Two Sparty blockers swallow up Macon Plewa, and Quinton Alston is left to reverse direction, get around a blocker, and chase down Mike Sadler.  Downfield, Iowa's man-to-man scheme means blocking made easy for Michigan State.  This play was successful before it even began.


In 2008, Iowa played Northwestern at Kinnick.  The Hawkeyes took a 17-3 lead late in the first half, and stopped Northwestern at its own 23 with 1:14 left to play.  Ferentz took a timeout and sent out Andy Brodell to return the punt, hoping for field position to set up one more score.  Brodell fumbled the return, Northwestern recovered, and the Wildcats cashed in with a touchdown three plays later.  Iowa eventually lost that game by five points.

In 2009, Iowa was down 14-7 against Indiana late in the first half.  The Hawkeye defense stopped the Hoosiers at the Indiana 46 with less than a minute to play.  Ferentz again sent out his return man -- this time, Amari Spievey -- with instructions to "make a play."  Spievey fumbled the return bck to Indiana at the 12 yard line, and the Hoosiers had a 21-7 lead at halftime.

The next year, at Big Ten Media Days, Ferentz told a reporter (I'm almost certain it was Morehouse, but I can't find the article or video) that the Spievey fumble changed his philosophy on punt returns.  Iowa now taught its returners to focus on receiving the ball and not conceding a fumble; any additional yardage was gravy.  In 2011, Micah Hyde attempted a return on just two of 17 punts received in October games.  Over the course of the 2011 season, Iowa received 62 punts.  Half of those were touchbacks, out of bounds, or downed by the opponent without a return.  Hyde fair caught 18 and returned 12 (one was blocked).  Iowa netted 97 yards on 30 received punts, or 3.2 yards per returnable punt (and 1.6 yards per attempted punt).

The 2012 season was not significantly different.  Iowa forced 58 punts.  Of those attempts, just 16 were returned for 122 yards.  Iowa returners fair caught 14 kicks, and 28 were touchbacks, out of bounds, or downed by the opponent.  In the 9-6 loss to Iowa State, Iowa forced 8 punts and attempted a return on exactly none of them.  In the end, Iowa averaged 4.4 yards per returnable punt, and just 2.5 per attempted punt.

Obviously, Iowa's performance against Western Michigan this season -- five punts returned for 192 yards and two touchdowns -- was outside the norm.  Iowa clearly saw something it liked against one of the worst teams in FBS football.  But if you take that game out of the equation, Iowa has actually been more conservative than ever.  The Hawkeyes have forced 34 punts in their other five games this season.  Fifteen of those 34 were touchbacks, out of bounds, or downed by the opponent.  Fourteen of the nineteen returnable punts were fair caught.  The five attempted returns have netted 35 yards.  That's less than two yards per returnable punt, and one yard per attempted punt.

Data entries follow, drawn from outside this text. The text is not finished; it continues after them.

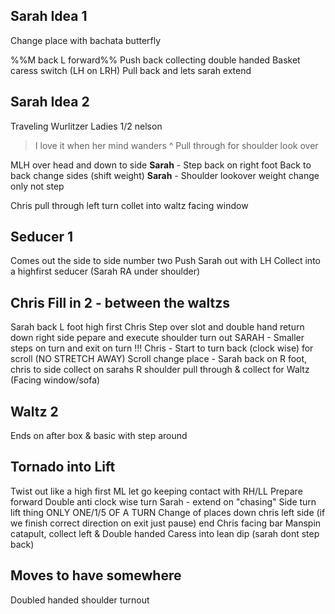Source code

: 
## Sarah Idea 1

Change place with bachata butterfly

%%M back L forward%%
Push back collecting double handed
Basket caress
switch (LH on LRH)
Pull back and lets sarah extend

## Sarah Idea 2

Traveling Wurlitzer
Ladies 1/2 nelson
> I love it when her mind wanders
^ Pull through for shoulder look over

MLH over head and down to side
**Sarah** - Step back on right foot
Back to back change sides (shift weight)
**Sarah** - Shoulder lookover weight change only not step

Chris pull through left turn collet into waltz facing window




## Seducer 1
Comes out the side to side number two
Push Sarah out with LH 
Collect into a highfirst seducer (Sarah RA under shoulder)

## Chris Fill in 2 - between the waltzs
Sarah back L foot high first
Chris Step over slot and double hand return down right side
pepare and execute shoulder turn out
SARAH - Smaller steps on turn and exit on turn !!!
Chris - Start to turn back (clock wise) for scroll (NO STRETCH AWAY)
Scroll change place - Sarah back on R foot, chris to side collect on sarahs R shoulder
pull through & collect for Waltz (Facing window/sofa)

## Waltz 2
Ends on after box & basic with step around

## Tornado into Lift
Twist out like a high first
ML let go keeping contact with RH/LL
Prepare forward
Double anti clock wise turn
Sarah - extend on "chasing"
Side turn lift thing
ONLY ONE/1/5 OF A TURN
Change of places down chris left side (if we finish correct direction on exit just pause)
end Chris facing bar
Manspin catapult, collect left & Double handed
Caress into lean dip (sarah dont step back)
## Moves to have somewhere
Doubled handed shoulder turnout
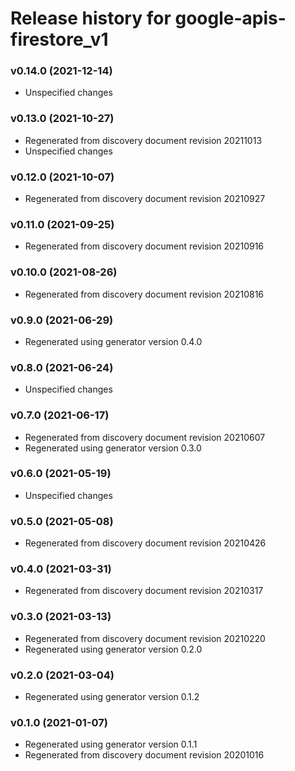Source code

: # Release history for google-apis-firestore_v1

### v0.14.0 (2021-12-14)

* Unspecified changes

### v0.13.0 (2021-10-27)

* Regenerated from discovery document revision 20211013
* Unspecified changes

### v0.12.0 (2021-10-07)

* Regenerated from discovery document revision 20210927

### v0.11.0 (2021-09-25)

* Regenerated from discovery document revision 20210916

### v0.10.0 (2021-08-26)

* Regenerated from discovery document revision 20210816

### v0.9.0 (2021-06-29)

* Regenerated using generator version 0.4.0

### v0.8.0 (2021-06-24)

* Unspecified changes

### v0.7.0 (2021-06-17)

* Regenerated from discovery document revision 20210607
* Regenerated using generator version 0.3.0

### v0.6.0 (2021-05-19)

* Unspecified changes

### v0.5.0 (2021-05-08)

* Regenerated from discovery document revision 20210426

### v0.4.0 (2021-03-31)

* Regenerated from discovery document revision 20210317

### v0.3.0 (2021-03-13)

* Regenerated from discovery document revision 20210220
* Regenerated using generator version 0.2.0

### v0.2.0 (2021-03-04)

* Regenerated using generator version 0.1.2

### v0.1.0 (2021-01-07)

* Regenerated using generator version 0.1.1
* Regenerated from discovery document revision 20201016

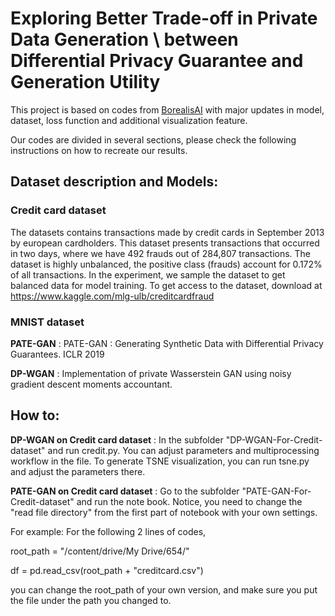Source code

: # Exploring  Better Trade-off in Private Data Generation \\ between Differential Privacy Guarantee and Generation Utility

This project is based on codes from [BorealisAI](https://github.com/BorealisAI/private-data-generation "private-data-generation") with major updates in model, dataset, loss function and additional visualization feature.

Our codes are divided in several sections, please check the following instructions on how to recreate our results.




## Dataset description and Models:

### Credit card dataset
The datasets contains transactions made by credit cards in September 2013 by european cardholders. 
This dataset presents transactions that occurred in two days, where we have 492 frauds out of 284,807 transactions. The dataset is highly unbalanced, the positive class (frauds) account for 0.172% of all transactions. In the experiment, we sample the dataset to get balanced data for model training. To get access to the dataset, download at https://www.kaggle.com/mlg-ulb/creditcardfraud

### MNIST dataset

**PATE-GAN** : PATE-GAN : Generating Synthetic Data with Differential Privacy Guarantees. ICLR 2019

**DP-WGAN** : Implementation of private Wasserstein GAN using noisy gradient descent moments accountant. 

## How to:

**DP-WGAN on Credit card dataset** : In the subfolder "DP-WGAN-For-Credit-dataset" and run credit.py. You can adjust parameters and multiprocessing workflow in the file. 
To generate TSNE visualization, you can run tsne.py and adjust the parameters there.

**PATE-GAN on Credit card dataset** : Go to the subfolder "PATE-GAN-For-Credit-dataset" and run the note book.
Notice, you need to change the "read file directory" from the first part of notebook with your own settings.

For example: 
For the following 2 lines of codes, 

root_path = "/content/drive/My Drive/654/"

df = pd.read_csv(root_path + "creditcard.csv")

you can change the root_path of your own version, and make sure you put the file under the path you changed to.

There's one thing for certain: Ferentz is not going to get more aggressive in punt return.  He's terrified of the rule, he abhors big plays against his special teams, and he hates giving the ball back to the opponent with good field position through a fake or fumble even more.  The question, then, is whether the routine momentum changes through opposition fakes is worth the upside.  Unless the opponent is Western Michigan, the answer to that question is pretty clearly in the negative.  Iowa's going to fair catch almost every punt as it is.  If that's the case, we might as well take out the possibility of a fake.

A constant interior rush against the spread punt formation could both eliminate the fake and create an occasional block.  At the very least, telegraphing that the rush is coming on every attempt could make some defenders stay home and buy the returner an extra second or two.  A 'punt safe' formation would at least take care of most of the fakes (I say most because Northern Illinois' fake punt was against Iowa's punt safe formation, and it still worked).  Either way, if losing a handful of yards per game in punt returns is the price to pay for getting rid of crippling fakes, then so be it.